Texto seleccionado:
━━━━━━━━

El ecosistema político que avanza en Iberoamérica y España, al que no escapa Venezuela, tras la dramática experiencia del Covid-19 y la generalizada restricción del Estado de Derecho que ella provoca, tras 30 años de tensiones y deconstrucciones se abre a otra etapa, que a buen seguro cubrirá otros 30 años hasta 2049. Las mayorías ahora piden estabilidad y normalización en la vida social. Buscan proyectos de vida, pero para sí. Acaso se encuentran escaldadas o esquilmadas por las olas de violencia que ellas mismas atizaran y que amainan. Coincide esto con la guerra de Rusia contra Ucrania. 

Los líderes de estas potencias, antes del aldabonazo en las puertas que separan al Oriente de Occidente, han sido contestes en la inauguración de una Era Nueva global y para las relaciones internacionales. Pero global en lo económico y científico-tecnológico, mientras que sería doméstica o localista en sus apreciaciones sobre la libertad.

En suma, apuestan las gentes, así, por la serenidad de lo cotidiano, más hedonismo y menos la zozobra que impone la brega colectiva por la democracia. 

Chile es un buen ejemplo. Tras las escenas de barbarie popular que catapultan a Gabriel Boric al gobierno, su propuesta constitucional, propiciadora de la fragmentación social e institucional termina siendo rechazada por quienes en el día anterior le apoyaban. Otro tanto podría ocurrir en Colombia, tras las revueltas incendiarias que llevan al poder a Gustavo Petro. Pero la óptica que atrae puede mirarse en El Salvador y su «dictador digital», Nayib Bukele. Mediando encubiertas ententes con las mafias del crimen o “maras”, ofrece acabar con dureza los homicidios de estas, incluso apelando a una violencia sin frenos legales para darle a la gente paz; que es lo quiere. Paz, así sea la de las espadas o la de los sepulcros.

━━━━━━━━

Datos proporcionados:
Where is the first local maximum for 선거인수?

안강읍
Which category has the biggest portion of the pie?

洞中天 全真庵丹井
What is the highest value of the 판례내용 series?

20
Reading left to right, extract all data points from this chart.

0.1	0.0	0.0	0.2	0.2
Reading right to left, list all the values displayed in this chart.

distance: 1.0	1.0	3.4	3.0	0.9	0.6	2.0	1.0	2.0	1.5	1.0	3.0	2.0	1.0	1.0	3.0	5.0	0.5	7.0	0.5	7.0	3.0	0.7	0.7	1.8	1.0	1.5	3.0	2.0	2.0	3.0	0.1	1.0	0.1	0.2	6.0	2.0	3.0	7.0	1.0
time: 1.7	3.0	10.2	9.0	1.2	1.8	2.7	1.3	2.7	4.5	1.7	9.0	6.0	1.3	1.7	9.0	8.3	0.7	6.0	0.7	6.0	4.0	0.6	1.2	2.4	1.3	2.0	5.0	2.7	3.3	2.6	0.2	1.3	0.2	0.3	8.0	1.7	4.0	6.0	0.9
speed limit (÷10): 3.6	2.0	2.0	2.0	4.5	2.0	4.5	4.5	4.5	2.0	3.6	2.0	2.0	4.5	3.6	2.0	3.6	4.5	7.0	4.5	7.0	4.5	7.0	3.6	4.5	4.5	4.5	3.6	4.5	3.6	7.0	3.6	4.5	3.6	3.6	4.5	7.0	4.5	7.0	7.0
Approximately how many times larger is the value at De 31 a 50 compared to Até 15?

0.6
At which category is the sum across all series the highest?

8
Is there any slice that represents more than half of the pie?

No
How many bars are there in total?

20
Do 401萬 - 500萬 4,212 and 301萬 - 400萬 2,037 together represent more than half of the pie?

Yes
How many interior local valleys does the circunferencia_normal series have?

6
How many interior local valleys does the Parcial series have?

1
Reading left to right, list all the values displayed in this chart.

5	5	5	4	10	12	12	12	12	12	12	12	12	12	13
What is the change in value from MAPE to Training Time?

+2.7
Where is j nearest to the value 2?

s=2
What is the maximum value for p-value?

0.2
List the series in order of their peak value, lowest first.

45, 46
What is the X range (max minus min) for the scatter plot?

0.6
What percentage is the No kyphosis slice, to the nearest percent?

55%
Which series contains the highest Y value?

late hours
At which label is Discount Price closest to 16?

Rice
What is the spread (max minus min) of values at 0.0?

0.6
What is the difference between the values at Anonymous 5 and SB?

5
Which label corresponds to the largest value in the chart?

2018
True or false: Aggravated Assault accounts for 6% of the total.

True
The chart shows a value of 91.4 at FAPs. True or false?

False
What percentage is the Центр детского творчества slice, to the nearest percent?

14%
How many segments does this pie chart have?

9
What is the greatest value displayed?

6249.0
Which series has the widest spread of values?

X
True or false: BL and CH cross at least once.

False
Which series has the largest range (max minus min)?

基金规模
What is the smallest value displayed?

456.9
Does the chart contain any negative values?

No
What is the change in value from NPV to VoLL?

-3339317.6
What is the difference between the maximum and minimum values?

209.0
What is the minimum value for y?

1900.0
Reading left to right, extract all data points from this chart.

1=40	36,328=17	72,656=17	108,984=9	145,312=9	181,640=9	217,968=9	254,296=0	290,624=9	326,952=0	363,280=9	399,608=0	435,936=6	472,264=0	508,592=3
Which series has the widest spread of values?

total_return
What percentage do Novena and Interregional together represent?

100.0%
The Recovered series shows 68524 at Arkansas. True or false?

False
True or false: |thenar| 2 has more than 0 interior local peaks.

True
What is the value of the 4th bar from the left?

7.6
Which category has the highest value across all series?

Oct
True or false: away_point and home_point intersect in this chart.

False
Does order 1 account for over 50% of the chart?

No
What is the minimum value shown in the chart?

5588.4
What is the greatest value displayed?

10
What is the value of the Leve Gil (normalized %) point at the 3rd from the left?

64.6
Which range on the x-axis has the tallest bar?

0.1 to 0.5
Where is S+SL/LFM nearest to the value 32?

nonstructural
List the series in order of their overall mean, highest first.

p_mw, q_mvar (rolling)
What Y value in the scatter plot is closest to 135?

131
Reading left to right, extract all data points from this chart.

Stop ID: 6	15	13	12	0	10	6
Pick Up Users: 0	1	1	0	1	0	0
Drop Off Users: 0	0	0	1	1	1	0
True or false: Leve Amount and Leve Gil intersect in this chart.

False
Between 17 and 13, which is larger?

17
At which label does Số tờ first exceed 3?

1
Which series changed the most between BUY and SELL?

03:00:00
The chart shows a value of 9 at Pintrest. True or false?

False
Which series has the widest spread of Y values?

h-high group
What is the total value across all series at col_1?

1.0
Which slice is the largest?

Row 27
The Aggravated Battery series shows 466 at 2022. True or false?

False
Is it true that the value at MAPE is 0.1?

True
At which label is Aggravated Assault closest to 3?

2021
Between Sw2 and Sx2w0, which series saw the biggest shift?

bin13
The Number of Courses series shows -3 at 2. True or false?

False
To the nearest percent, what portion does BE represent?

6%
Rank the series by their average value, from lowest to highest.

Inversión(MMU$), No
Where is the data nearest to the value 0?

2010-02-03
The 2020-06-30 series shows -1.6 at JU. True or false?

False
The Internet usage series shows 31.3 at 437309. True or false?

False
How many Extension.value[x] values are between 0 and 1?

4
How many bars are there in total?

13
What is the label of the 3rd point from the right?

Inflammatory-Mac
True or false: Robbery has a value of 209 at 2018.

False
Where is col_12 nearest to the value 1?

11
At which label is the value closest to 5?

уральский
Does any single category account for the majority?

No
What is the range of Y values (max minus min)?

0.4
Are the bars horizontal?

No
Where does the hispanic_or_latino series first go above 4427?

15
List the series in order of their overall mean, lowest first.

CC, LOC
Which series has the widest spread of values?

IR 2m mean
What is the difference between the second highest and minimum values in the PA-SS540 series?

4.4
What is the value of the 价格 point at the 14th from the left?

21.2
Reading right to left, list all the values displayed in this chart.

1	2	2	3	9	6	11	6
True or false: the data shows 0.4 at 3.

━━━━━━━━

Lista de tareas:
[a] Resume por favor el párrafo del texto sobre la política en Iberoamérica que empieza con «Chile es un buen ejemplo», conservando sus hechos principales.
[b] Indica si cada afirmación concuerda con el texto sobre la política en Iberoamérica. Responde sí o no y cita las palabras del texto que lo deciden.
(i) La nueva etapa política cubrirá unos 30 años, hasta 2049.
(ii) La propuesta constitucional de Gabriel Boric fue aprobada por quienes lo apoyaban.
(iii) La Era Nueva sería global también en sus apreciaciones sobre la libertad.
[c] Continúa el texto sobre la política en Iberoamérica a partir de su última oración.

Respuestas en orden:
[a] Chile sirve de ejemplo. Gabriel Boric llega al gobierno tras escenas de barbarie popular. Sin embargo, su propuesta constitucional, que propiciaba la fragmentación social e institucional, termina rechazada por quienes antes lo apoyaban. Algo similar podría ocurrir en Colombia con Gustavo Petro, que llegó al poder tras revueltas incendiarias. Aun así, el modelo que atrae es el de Nayib Bukele en El Salvador, el «dictador digital». Mediante ententes encubiertas con las maras, ofrece acabar con dureza los homicidios que estas cometen, incluso con violencia sin frenos legales. Así da a la gente la paz que quiere, aunque sea la de las espadas o la de los sepulcros.

[b]
(i) Sí: «que a buen seguro cubrirá otros 30 años hasta 2049».
(ii) No: «termina siendo rechazada por quienes en el día anterior le apoyaban».
(iii) No: «mientras que sería doméstica o localista en sus apreciaciones sobre la libertad».

[c]
La lucha opositora para una vuelta al orden constitucional y democrático que concluye en Venezuela con el archivo de la manida “transición”, es indicativa de las preferencias que buscan dominar. Se desmonta el Estatuto que la rige, pues importa más el acceso a los dineros de la república en el extranjero, para aliviar – se arguye – las penurias de quienes no se han beneficiado con la economía de bodegones, al estilo cubano, impuesta por el régimen de Nicolás Maduro. Las elecciones libres son vistas como una banalidad.

Todo esto ocurre en el marco de ese cierre de esa etapa que se cierra inaugurando otra. La caída del Muro de Berlín, la apertura de la Puerta de Brandemburgo, y la emergencia de las revoluciones digital y de la inteligencia artificial marcaron el tono. Habrá lugar, ahora, a la apertura de otra, sino distinta, sí más clara en sus cometidos desestructuradores, cuando menos en Occidente; no de lo social o institucional que conspire contra la seguridad que reclama el «vivir tranquilos», sino de los valores éticos o universales representados en el imperio de la ley como garantía de los derechos de todos y para todas las personas. Se relativiza aquello que, tras la Segunda Gran Guerra del siglo XX se juzgaba de existencial: el respeto de la dignidad humana mediando órdenes constitucionales y democráticos que conjugasen en favor de la libertad.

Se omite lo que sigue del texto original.